In modern English we have a problem with the word ‘love’. We use this significant word in such a casual manner that its meaning is often both confused and confusing. Think of all that you have associated with the word ‘love’: your favourite book, film or piece of music; your pet; your car; your hobby; your children; your partner. These, and many more, are regularly described as objects of human ‘love’. However, when we examine the disconnected nature of this list we soon come to the conclusion that no one word can capture the subtlety of what we are trying to express. Surely our ‘love’ for a round of golf or a particular football team cannot be expressed in the same terms as our love for our partner or our children. In modern English we have a problem with the word ‘love’.
In classical Greek, the language of the New Testament, the different nuances associated with the word we universally express as ‘love’ are broken down into six different words. Those six words convey ‘love’ in terms of friendship, or hospitality, or parental love, or physical love, or self love. And then comes the sixth type of ‘love’: agape. Agape is the specific type of love spoken of by Jesus. Agape is the type of love which specifically defines the love of God.
Today’s reading opens with Jesus making a characteristically uncompromising statement: They who have my commandments and keep them are those who love me. Sadly, it seems to be hard-wired into human mentality that, when confronted with an uncompromising statement, we begin to search for loopholes, for ‘get-out’ clauses. We begin to play linguistic games that sow the seeds of uncertainty and doubt. We construct arguments that create an aura of self-justifying and self-serving accommodation.

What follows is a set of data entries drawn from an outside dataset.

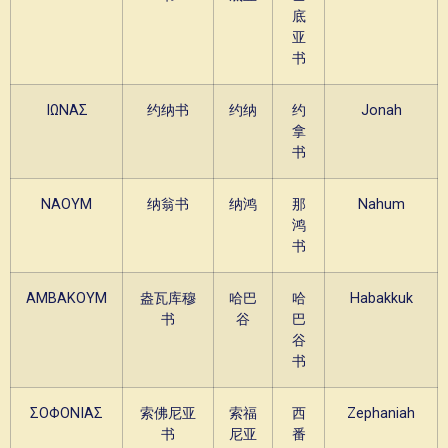
底
亚
书
ΙΩΝΑΣ
约纳书
约纳
约
Jonah
拿
书
ΝΑΟΥΜ
纳翁书
纳鸿
那
Nahum
鸿
书
ΑΜΒΑΚΟΥΜ
盎瓦库穆
哈巴
哈
Habakkuk
书
谷
巴
谷
书
ΣΟΦΟΝΙΑΣ
索佛尼亚
索福
西
Zephaniah
书
尼亚
番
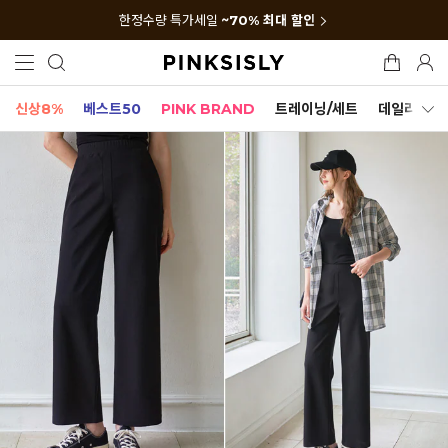
한정수량 특가세일
~70% 최대 할인
신상8%
베스트50
PINK BRAND
트레이닝/세트
데일리세트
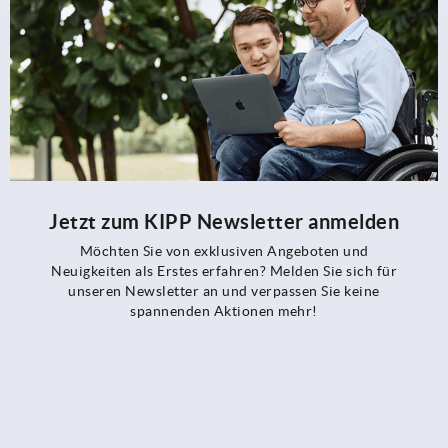
Jetzt zum KIPP Newsletter anmelden
Möchten Sie von exklusiven Angeboten und
Neuigkeiten als Erstes erfahren? Melden Sie sich für
unseren Newsletter an und verpassen Sie keine
spannenden Aktionen mehr!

The opening statement in today’s reading leaves no wriggle-room! We cannot deny that we have the commandments. Jesus has made it clear that we are to ‘love’ both God and neighbour with an uncompromisingly open and mutual ‘love’ … the love that can only be described as agape. When we are truly committed to living a life which honours that form of self-sacrificial love we will know the total joy of God’s love for us.
Let us pray that agape may become the love that dominates and drives every moment of our lives.
Let us never fail to thank God for his agape for us.